04 April 2011

Country Music for the Soul


I have had an on-again, off-again relationship with Country music all my life and the CMAs last night brought that back to mind. As a kid I think that along with the Duke boys, and my whole country “swagger” was the need to listen to country music. I remember watching performers on Hee Haw and listening to the Grand Ol' Opry on the car radio. While I had a small AM radio that my aunt gave me for Christmas one year and I could pick up Rock on WLS, later I would start to listen to country music and only gave that up when I entered junior high.


And then it was off-again while Christian Rock and real Rock took center stage well into college. But then something shifted again and about mid-way through architecture school I got the hankering for a little twang in my life. That time it stuck, even if it was just one of five channels preset on the car radio. And then I got my truck...and, well, it only seemed appropriate.


And then I met my wife and she loved country music-mostly that girly stuff that hard-core, old-school country musicians wouldn't recognize as real "country", but that was ok. An interesting note is that when our son was a baby and began to fuss in the car on road trips-he only responded to country music-so we'd turn it up load and sing along with Garth or Shania. And so it has continued at our house, and now fittingly, on our farm.

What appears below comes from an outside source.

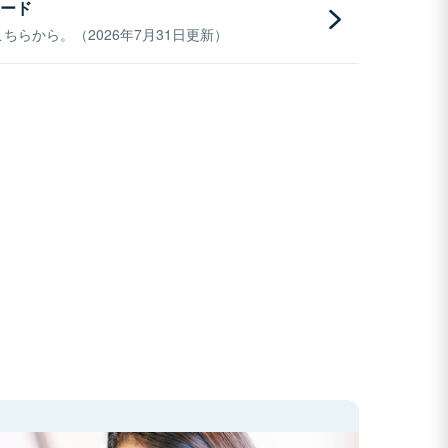
ード
らから。（2026年7月31日更新）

For the most part country music is just good for the soul. There seems to be such a crossover in lyrics in what could be loosely, and at times concretely, understood as spiritual messages in the songs. And a great deal of time-they're just good plain fun. Country music is the sound of America's heartland, and while I don't always agree with the message, it is a window to our soul set to a sound born in the homes of pioneers on our early frontier.